◆ **DONNÉES SOURCES**
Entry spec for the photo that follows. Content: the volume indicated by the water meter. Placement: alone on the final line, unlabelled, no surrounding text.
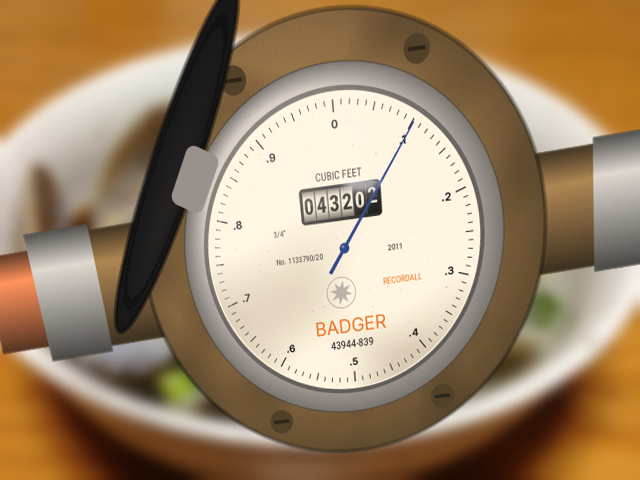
43202.10 ft³
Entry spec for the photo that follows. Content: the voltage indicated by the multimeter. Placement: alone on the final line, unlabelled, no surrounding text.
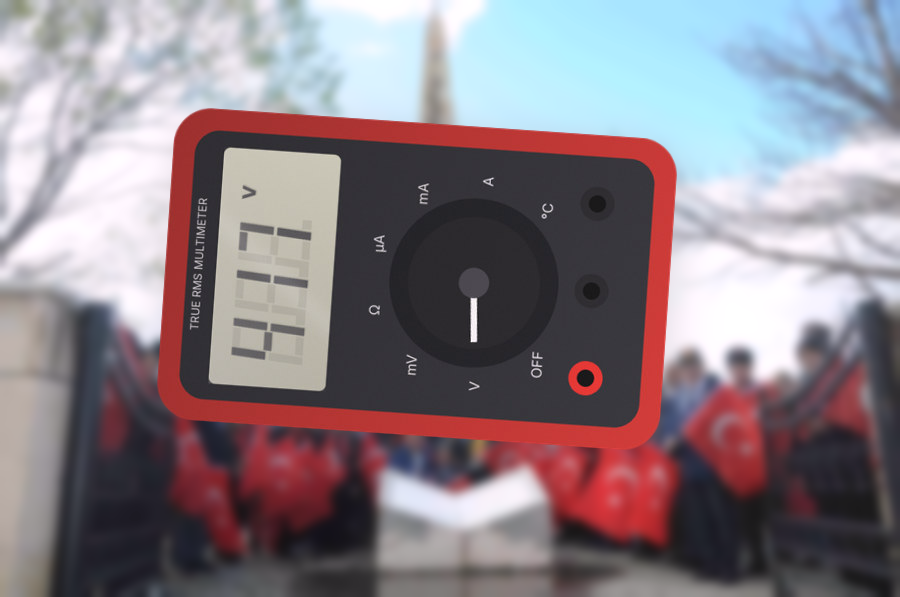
417 V
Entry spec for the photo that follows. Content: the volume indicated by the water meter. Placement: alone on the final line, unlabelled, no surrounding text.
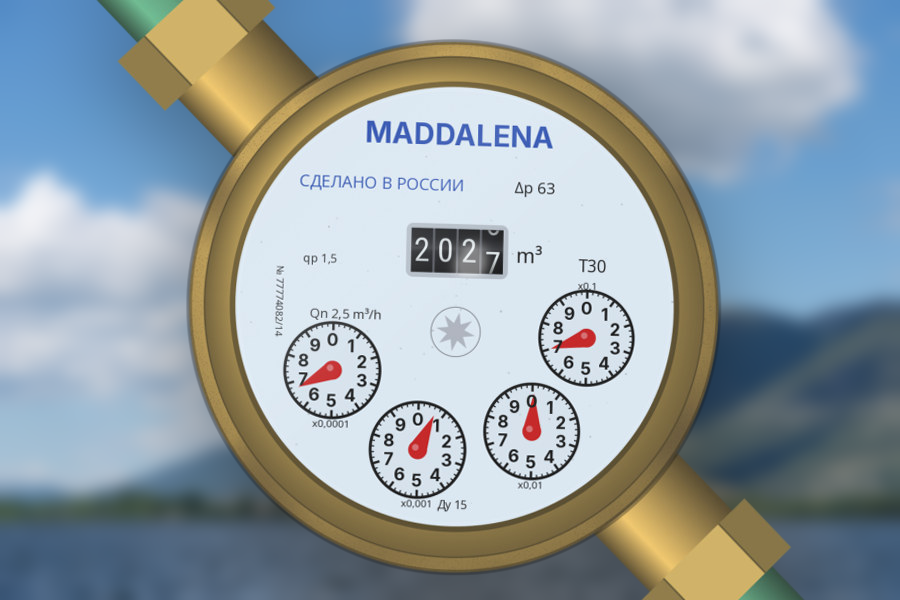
2026.7006 m³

◆ **CONSIGNE**
Convertissez toutes les lignes des enregistrements ci-dessus en une liste JSON de chaînes, une chaîne par ligne, en omettant les lignes vides. Ne faites pas figurer les images dans la réponse.

◆ **RÉPONSE RÉDIGÉE**
[
  "Entry spec for the photo that follows. Content: the volume indicated by the water meter. Placement: alone on the final line, unlabelled, no surrounding text.",
  "43202.10 ft³",
  "Entry spec for the photo that follows. Content: the voltage indicated by the multimeter. Placement: alone on the final line, unlabelled, no surrounding text.",
  "417 V",
  "Entry spec for the photo that follows. Content: the volume indicated by the water meter. Placement: alone on the final line, unlabelled, no surrounding text.",
  "2026.7006 m³"
]